WORK ORDER: Decide whether each statement agrees with the article below about the Draggin' Dumbbells fundraiser, answering yes or no and quoting the words of the article that settle it. 1. Morris was born with cerebral palsy. 2. Morris raised $6,000 in the first year of the fundraiser. 3. Nic Trout was injured while riding a dirt bike.

SELECTED EXCERPT:
-*-*-

MARYSVILLE – As a staff member, Quinton Morris pulls his weight around the corridors of the Marysville YMCA.
Pull is something he’ll be doing plenty more of when the wheelchair-bound Morris raises money for adaptive fitness needs during his 4th annual Draggin’ Dumbbells for disabilities fundraiser for the Y.
Morris, 28, was born with cerebral palsy, a chronic neurological disorder that impairs movement and muscle coordination.
The strain of pulling a 15-pound box 20 times around the YMCA gym and weighing it down with 15 pounds of dumbbells is a grueling challenge and proof that exercise is for everybody.
“Dragging the box around the gym is a lot like pushing a wheelchair uphill,” said Scott Ballenger, diverse abilities trainer and coordinator at the YMCA.
He speaks from experience, since for the first time a competition is brewing at this year’s fundraiser between him and Morris. Ballenger is training, so he knows what he’s getting himself into.
“I’m trying to live it down, but my shoulder already hurts just thinking about the laps,” Ballenger said.
Morris started working at the Y last year after years of regular visits.
“Quinton has the support of the other staff members in the trash-talking war, so I’m really going to have to stand up for myself,” Ballenger said jokingly.
As if mano-a-mano isn’t enough to drive them toward generating more funds, a dark horse may enter the competition, too. Nic Trout, 22, from Snohomish was on a recent visit to the YMCA eager to hop on a stationary bike to build up his stamina. Trout uses a wheelchair after suffering a spinal cord injury at 16 while riding his dirt bike when he plunged 36 feet into a ravine.
Trout has had a long road to recovery, but he remains undaunted. He will be completing his associate’s degree at Everett Community College this year, then plans to attend WSU. By summer, he could be riding a bike again. “I’m just waiting for the weather to get better. I’ve got the bike at home and haven’t even used it yet.”
The Marysville YMCA is one of the few facilities in town that offers adaptive fitness programs such as dance, yoga, swimming and personal training.
This is Quinton’s fourth year dragging dumbbells. He raised $1,500 the first year, doubled donations the second year, then doubled that last year to $6,000, reportedly the biggest individual fundraiser countywide. That all goes to the YMCA for adaptive fitness needs, Ballenger said.
“The Y is impressed with the fact that a young man like Quentin, who lives with a disability, is out there trying to raise money to help other people with disabilities,” he said.
Morris said the YMCA is like a second home to him. “There is so much the Y offers to people who come in here,” said Morris, citing the teen center where he used to hang out with friends. “I used to motivate them and help them realize that even though I have a disability it doesn’t hold me back.”
That’s Quinton in a nutshell, Ballenger said. “He has always shown a lot of compassion and empathy toward helping other people with disabilities.”
How to help
Draggin’ Dumbbells is set for 5:30-7 p.m. March 29 at the YMCA, 6420 60th Drive NE.

-*-*-

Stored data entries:

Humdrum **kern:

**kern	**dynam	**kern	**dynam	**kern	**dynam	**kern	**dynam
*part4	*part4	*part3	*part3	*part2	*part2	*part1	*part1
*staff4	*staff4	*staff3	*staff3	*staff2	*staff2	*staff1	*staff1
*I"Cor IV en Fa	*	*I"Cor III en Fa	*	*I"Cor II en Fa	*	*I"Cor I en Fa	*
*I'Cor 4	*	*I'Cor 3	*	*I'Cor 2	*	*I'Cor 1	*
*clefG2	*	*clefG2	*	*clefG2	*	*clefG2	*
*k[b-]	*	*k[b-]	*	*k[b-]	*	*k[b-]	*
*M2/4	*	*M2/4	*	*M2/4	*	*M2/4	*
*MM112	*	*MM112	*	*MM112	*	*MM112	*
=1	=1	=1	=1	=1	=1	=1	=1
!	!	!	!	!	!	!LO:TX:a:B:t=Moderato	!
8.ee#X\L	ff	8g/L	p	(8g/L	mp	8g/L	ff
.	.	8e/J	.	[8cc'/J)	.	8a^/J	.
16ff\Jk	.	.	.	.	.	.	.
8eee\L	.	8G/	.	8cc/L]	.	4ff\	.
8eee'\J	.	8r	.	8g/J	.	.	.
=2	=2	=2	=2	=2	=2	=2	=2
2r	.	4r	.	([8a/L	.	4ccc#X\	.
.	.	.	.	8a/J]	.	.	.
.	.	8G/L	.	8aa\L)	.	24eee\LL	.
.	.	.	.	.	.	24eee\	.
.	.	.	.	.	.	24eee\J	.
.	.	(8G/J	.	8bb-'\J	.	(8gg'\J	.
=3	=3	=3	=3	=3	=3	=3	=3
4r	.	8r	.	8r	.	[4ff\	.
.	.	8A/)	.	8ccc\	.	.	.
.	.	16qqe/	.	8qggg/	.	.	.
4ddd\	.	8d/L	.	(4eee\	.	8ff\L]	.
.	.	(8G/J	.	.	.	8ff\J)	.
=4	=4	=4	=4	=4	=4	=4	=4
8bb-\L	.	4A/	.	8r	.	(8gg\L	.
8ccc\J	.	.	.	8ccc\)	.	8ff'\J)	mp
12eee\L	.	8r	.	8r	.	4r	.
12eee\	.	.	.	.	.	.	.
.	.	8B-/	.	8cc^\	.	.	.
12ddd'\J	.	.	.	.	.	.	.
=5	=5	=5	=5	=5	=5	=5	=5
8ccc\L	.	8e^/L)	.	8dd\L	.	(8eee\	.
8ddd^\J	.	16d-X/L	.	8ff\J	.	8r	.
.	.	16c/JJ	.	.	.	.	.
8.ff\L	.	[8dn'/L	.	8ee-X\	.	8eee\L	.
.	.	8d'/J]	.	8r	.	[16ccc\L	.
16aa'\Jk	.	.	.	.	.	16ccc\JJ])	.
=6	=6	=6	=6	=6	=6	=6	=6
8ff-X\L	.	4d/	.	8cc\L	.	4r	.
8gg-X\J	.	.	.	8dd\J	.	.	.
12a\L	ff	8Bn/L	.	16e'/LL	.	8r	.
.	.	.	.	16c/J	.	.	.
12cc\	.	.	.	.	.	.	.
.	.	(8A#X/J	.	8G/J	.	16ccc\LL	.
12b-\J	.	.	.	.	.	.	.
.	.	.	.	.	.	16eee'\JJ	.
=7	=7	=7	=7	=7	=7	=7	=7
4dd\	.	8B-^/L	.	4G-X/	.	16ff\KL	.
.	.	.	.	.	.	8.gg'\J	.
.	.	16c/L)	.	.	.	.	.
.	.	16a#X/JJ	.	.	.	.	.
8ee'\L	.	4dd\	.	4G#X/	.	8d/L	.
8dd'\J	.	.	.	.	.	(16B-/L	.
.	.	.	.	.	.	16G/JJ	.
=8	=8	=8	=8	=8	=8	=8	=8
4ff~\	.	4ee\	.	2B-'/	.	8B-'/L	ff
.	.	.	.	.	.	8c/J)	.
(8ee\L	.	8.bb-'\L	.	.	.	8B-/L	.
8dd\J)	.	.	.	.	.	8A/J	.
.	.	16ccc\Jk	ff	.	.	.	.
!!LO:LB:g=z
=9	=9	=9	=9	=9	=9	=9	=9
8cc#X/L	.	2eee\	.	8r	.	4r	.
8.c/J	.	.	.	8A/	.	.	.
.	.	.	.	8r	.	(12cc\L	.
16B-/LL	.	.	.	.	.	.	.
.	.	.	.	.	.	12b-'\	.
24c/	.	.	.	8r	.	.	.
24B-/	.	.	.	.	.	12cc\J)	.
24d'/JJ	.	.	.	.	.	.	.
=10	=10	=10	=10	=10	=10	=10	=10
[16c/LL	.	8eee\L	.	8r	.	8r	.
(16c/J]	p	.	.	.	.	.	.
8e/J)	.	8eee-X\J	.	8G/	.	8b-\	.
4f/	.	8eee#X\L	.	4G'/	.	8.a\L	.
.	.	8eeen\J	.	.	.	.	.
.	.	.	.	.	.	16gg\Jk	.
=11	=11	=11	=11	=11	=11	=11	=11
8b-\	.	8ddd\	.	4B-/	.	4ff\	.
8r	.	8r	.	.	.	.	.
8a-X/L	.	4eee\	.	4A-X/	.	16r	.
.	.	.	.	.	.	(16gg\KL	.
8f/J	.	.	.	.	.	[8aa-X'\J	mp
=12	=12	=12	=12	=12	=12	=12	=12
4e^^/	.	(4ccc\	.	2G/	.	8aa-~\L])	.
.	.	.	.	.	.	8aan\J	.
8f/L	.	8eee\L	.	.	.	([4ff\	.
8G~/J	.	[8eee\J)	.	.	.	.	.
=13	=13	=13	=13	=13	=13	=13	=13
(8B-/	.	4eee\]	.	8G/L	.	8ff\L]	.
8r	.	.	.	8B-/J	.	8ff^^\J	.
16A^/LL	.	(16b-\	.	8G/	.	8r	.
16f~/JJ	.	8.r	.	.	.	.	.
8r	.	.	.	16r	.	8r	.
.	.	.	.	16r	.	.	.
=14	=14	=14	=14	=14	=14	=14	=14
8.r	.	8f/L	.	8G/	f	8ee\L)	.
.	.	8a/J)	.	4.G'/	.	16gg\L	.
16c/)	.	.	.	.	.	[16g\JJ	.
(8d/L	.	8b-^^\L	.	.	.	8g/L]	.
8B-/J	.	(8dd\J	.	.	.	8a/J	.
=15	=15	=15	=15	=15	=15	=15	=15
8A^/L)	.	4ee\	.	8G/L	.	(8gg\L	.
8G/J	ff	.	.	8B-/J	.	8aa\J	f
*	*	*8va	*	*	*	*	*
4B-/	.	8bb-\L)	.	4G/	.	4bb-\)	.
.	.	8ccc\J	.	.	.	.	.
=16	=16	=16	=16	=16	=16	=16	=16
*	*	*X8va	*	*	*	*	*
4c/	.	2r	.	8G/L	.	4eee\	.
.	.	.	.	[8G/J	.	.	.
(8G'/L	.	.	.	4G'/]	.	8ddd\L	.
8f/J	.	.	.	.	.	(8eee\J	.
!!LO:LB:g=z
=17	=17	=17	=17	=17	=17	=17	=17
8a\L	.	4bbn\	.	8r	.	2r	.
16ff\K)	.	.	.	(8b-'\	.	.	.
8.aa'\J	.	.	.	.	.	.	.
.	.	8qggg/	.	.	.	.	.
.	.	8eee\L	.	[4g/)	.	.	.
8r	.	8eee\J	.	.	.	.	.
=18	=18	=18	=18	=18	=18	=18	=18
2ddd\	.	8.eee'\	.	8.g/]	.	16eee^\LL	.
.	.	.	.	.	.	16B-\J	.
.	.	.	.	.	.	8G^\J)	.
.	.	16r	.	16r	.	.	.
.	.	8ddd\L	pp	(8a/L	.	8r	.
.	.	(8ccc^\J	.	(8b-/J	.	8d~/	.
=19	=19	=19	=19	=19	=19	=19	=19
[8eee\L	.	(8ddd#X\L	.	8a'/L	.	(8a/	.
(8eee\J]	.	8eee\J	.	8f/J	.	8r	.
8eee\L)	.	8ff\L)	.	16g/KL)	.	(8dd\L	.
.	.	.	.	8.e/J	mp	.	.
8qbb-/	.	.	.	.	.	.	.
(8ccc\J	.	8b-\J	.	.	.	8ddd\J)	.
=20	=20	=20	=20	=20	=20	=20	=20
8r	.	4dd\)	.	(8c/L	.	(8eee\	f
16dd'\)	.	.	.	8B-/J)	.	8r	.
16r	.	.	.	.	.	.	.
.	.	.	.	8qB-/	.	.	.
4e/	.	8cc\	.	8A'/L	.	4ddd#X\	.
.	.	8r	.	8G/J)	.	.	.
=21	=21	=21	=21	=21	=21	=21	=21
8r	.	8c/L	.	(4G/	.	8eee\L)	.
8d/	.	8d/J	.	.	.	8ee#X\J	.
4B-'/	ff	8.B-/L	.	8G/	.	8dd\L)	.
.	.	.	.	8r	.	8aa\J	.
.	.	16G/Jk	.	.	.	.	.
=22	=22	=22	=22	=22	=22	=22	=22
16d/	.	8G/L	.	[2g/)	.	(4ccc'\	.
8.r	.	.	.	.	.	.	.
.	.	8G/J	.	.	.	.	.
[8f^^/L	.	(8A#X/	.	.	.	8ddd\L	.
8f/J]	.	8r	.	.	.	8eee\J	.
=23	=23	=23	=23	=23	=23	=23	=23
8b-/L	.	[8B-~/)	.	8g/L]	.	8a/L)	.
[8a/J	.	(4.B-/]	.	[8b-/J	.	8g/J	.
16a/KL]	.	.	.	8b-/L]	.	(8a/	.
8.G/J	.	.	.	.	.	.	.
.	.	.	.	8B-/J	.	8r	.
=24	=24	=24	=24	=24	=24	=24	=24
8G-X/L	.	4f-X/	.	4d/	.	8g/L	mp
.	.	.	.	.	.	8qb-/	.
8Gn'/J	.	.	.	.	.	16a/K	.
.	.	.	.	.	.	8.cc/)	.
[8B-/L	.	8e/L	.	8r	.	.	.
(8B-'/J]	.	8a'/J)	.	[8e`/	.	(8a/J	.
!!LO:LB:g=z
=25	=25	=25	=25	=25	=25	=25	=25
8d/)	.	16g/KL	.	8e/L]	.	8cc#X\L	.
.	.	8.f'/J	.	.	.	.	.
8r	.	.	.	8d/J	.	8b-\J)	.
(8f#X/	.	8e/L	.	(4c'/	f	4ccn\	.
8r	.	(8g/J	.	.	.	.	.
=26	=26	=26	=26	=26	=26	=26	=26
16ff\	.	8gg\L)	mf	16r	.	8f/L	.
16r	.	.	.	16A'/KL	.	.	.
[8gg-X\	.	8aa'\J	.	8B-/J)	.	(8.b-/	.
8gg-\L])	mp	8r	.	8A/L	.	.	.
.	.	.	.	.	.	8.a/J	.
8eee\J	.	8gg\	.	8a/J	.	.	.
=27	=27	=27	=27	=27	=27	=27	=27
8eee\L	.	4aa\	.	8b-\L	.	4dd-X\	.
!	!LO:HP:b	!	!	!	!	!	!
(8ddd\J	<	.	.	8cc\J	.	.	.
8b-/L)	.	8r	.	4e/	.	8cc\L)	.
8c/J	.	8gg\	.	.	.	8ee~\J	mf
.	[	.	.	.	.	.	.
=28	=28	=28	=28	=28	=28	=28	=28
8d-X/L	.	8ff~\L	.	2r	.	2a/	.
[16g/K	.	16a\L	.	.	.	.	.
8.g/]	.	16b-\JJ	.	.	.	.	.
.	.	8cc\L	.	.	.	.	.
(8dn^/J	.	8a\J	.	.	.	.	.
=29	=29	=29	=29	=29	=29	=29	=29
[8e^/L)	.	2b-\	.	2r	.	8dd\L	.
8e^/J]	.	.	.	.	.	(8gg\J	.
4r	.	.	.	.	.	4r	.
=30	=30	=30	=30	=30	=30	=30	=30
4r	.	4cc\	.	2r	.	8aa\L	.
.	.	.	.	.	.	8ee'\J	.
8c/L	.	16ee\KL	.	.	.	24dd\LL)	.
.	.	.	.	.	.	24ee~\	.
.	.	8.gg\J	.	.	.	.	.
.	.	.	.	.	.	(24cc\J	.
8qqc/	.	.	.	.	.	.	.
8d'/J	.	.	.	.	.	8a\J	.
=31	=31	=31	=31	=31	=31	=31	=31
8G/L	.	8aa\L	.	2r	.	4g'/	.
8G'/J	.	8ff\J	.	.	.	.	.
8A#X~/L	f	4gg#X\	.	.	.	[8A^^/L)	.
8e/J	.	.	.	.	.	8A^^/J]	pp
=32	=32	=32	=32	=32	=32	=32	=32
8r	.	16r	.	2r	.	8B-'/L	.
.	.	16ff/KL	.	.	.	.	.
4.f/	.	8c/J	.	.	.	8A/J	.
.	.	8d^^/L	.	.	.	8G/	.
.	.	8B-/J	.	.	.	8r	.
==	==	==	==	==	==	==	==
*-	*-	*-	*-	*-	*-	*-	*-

-*-*-

ANSWER TO THIS EXERCISE:
1. Yes: "Morris, 28, was born with cerebral palsy"
2. No: "He raised $1,500 the first year"
3. Yes: "suffering a spinal cord injury at 16 while riding his dirt bike"